Beim Botanischen Garten, der zur FU gehört, wurden die Beschäftigten bereits 2007 in eine 100prozentige Tochtergesellschaft verschoben. Der Tarifvertrag für Landesbeschäftigte (TV-L) gilt – anders als an der Universität – bei der „Betriebsgesellschaft für die Zentraleinrichtung Botanischer Garten und Botanisches Museum“ (BG BGBM) nicht. Die Beschäftigten verdienen bis zu 72 Prozent weniger als ihre Kolleg*innen, die noch bei der FU angestellt sind, für die gleiche Tätigkeit.

Solche Lohndrückerei ist im Land Berlin nicht untypisch. Die FU will nun aber ihre „Exzellenz“ unter Beweis stellen und einen Schritt weiter gehen: Am morgigen Mittwoch wird das Kuratorium der Hochschule darüber verhandeln, Reinigung, Technik und Besucherservice vom Botanischen Garten an Fremdfirmen zu übertragen. Für 31 Beschäftigte der BG BGBM würde das betriebsbedingte Kündigungen bedeuten. Betroffen wäre auch eine Reihe von Betriebsratsmitgliedern, darunter die Vorsitzende.

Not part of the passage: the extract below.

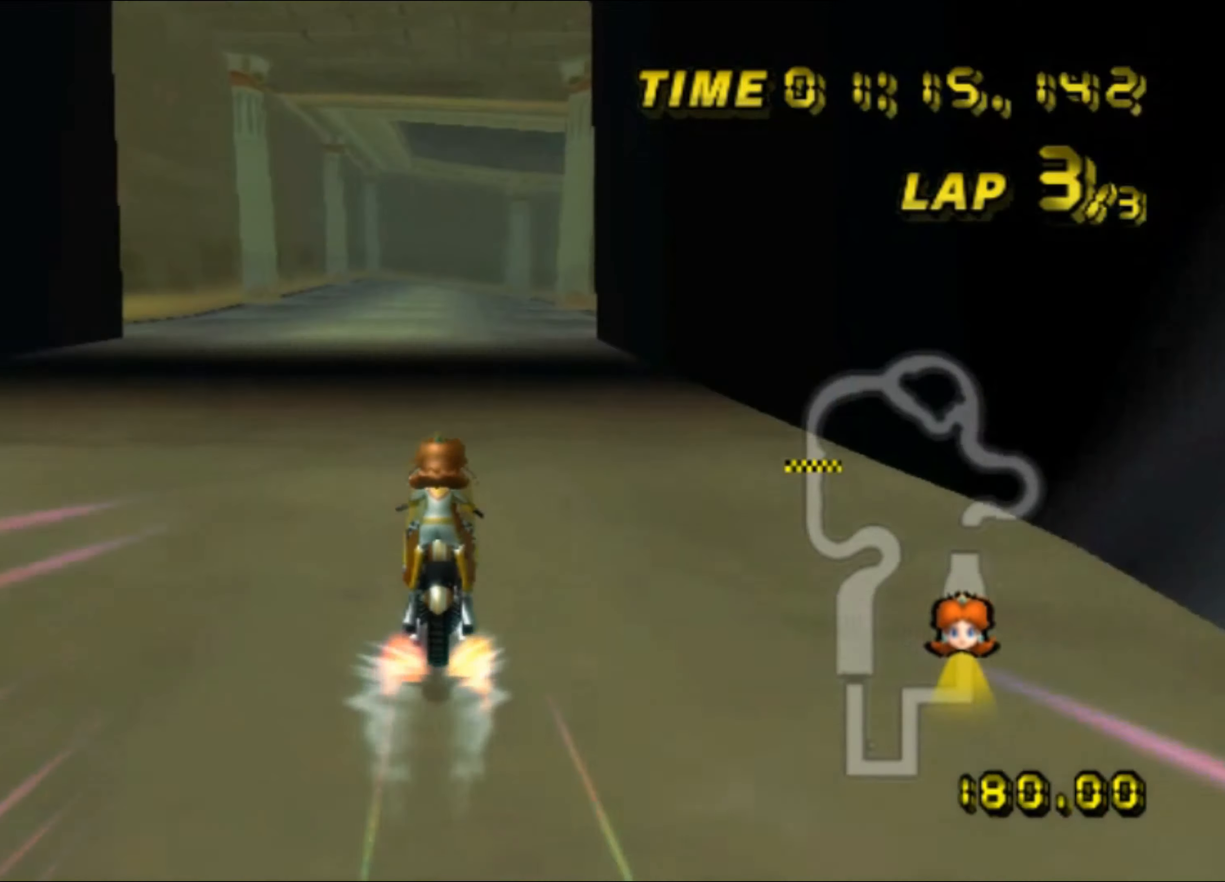
{"buttons": ["A"], "left_stick": "center", "events": [[33, "left_stick", "right"], [267, "left_stick", "center"]]}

Die Universität weist jede Verantwortung von sich. In einer Unterlage aus der letzten Sitzung des Akademischen Senats wird die Berliner Regierung aufgefordert, „für eine angemessene Finanzierung des Botanischen Gartens Sorge zu tragen“.

Seit zehn Monaten verhandelt die Gewerkschaft ver.di mit der Universität, um eine Erhöhung der Löhne auf das Niveau des TV-L zu erreichen. Der Vorschlag weiterer Ausgliederungen kann nun als Reaktion auf die Forderungen der Lohnabhängigen interpretiert werden. „Es ist beschämend, dass das Präsidium der Muttergesellschaft Freie Universität Berlin derlei Maßnahmen als alternativlos darstellt“, so ver.di-Funktionärin Susanne Feldkötter in einer Erklärung.

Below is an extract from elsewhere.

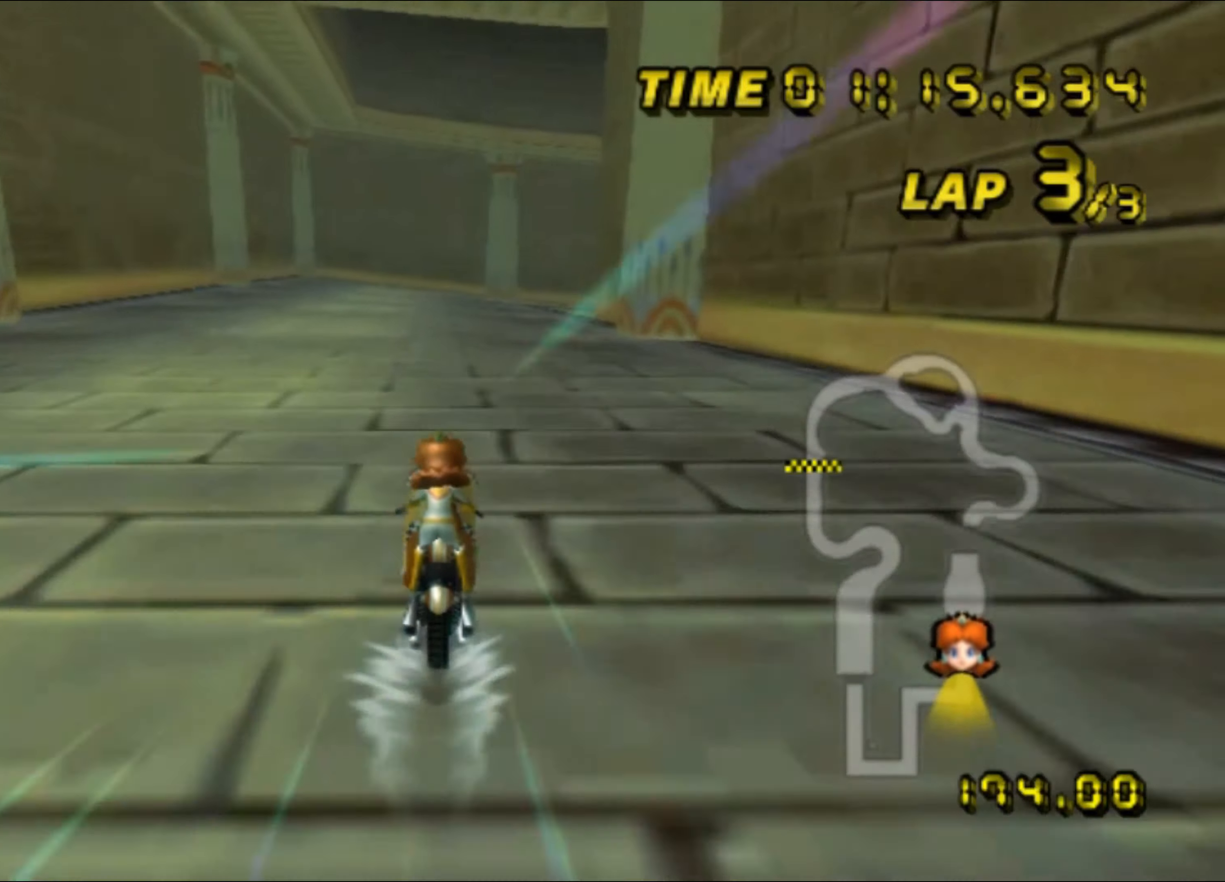
{"buttons": ["A"], "left_stick": "center", "events": []}
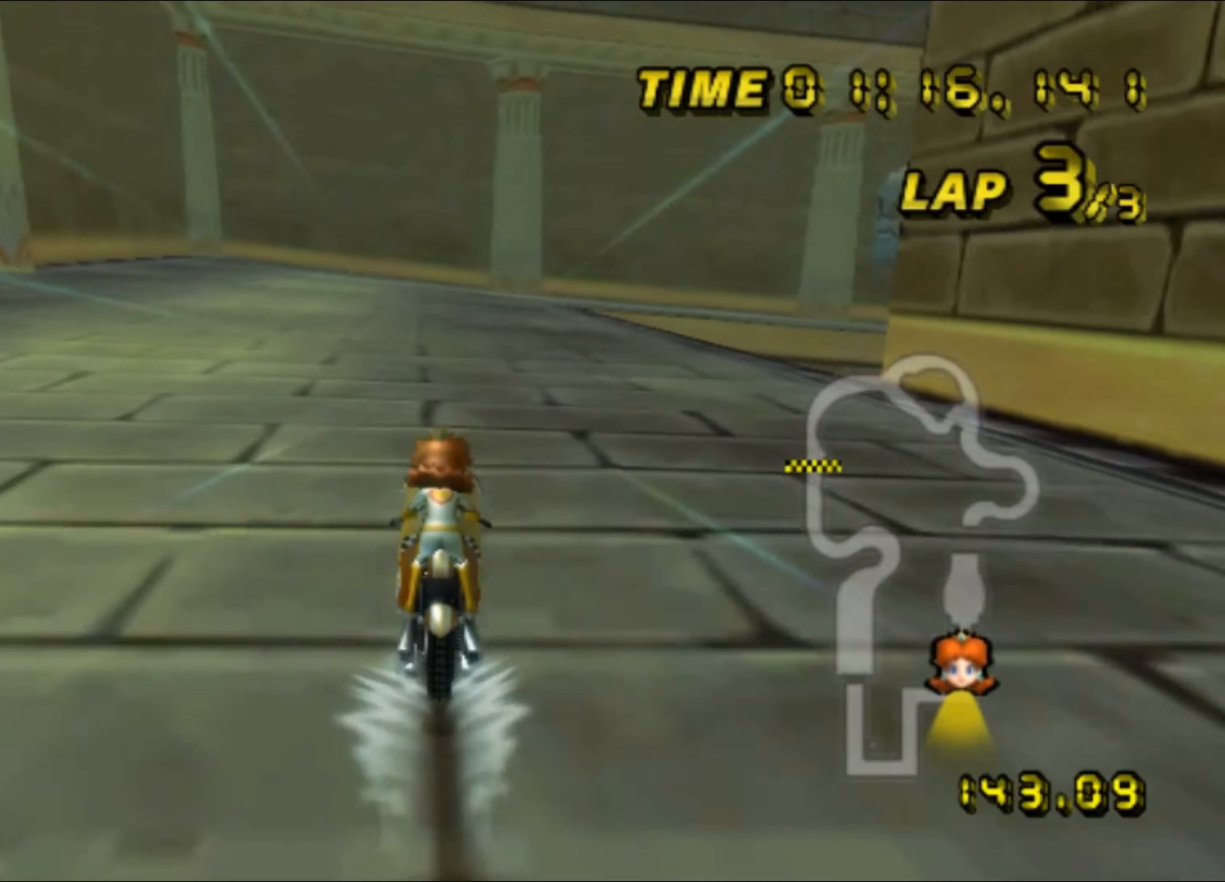
{"buttons": ["A", "R1"], "left_stick": "up-right", "events": [[34, "DPAD_UP", "down"], [50, "DPAD_UP", "up"], [134, "R1", "down"], [317, "left_stick", "up-right"]]}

Peter Lange, Kanzler der Universität, verfolgt diese Politik mit großem Elan. Aus gewerkschaftlichen Kreisen ist zu erfahren, dass Lange eine Unternehmensberatung engagiert habe, um den Garten von einer öffentlichen in eine private Einrichtung zu verwandeln. Die idyllische Atmosphäre, die zu einem Garten gehört, gilt deswegen nicht für die Beschäftigten. Weil 18 Stellen unbesetzt sind, arbeiten alle am Limit. Urlaubstage werden nicht gewährt, Überstunden nicht bezahlt.

Manches aus dem Tarifkonflikt klingt abenteuerlich: So soll die Unternehmensberatung einen Agenten in die Belegschaft eingeschleust haben. Die Initiative „Berliner Aktion gegen Arbeitsunrecht“ spricht gar von insgesamt 340.000 Euro Steuergeldern, die die FU in den letzten Jahren aufgewendet habe, um engagierte Betriebsräte loszuwerden. Scheinbar geht es weniger ums Geld und mehr ums Prinzip.

Bereits jetzt wird die Reinigung aus der Betriebsgesellschaft ausgegliedert. In der Technik sind Leiharbeiter*innen beschäftigt, „die teilweise sogar mehr verdienen als ihre bei der BG BGBM angestellten Vorgesetzten“, so Gewerkschaftssekretärin Jana Seppelt in einem Brief an den Akademischen Senat.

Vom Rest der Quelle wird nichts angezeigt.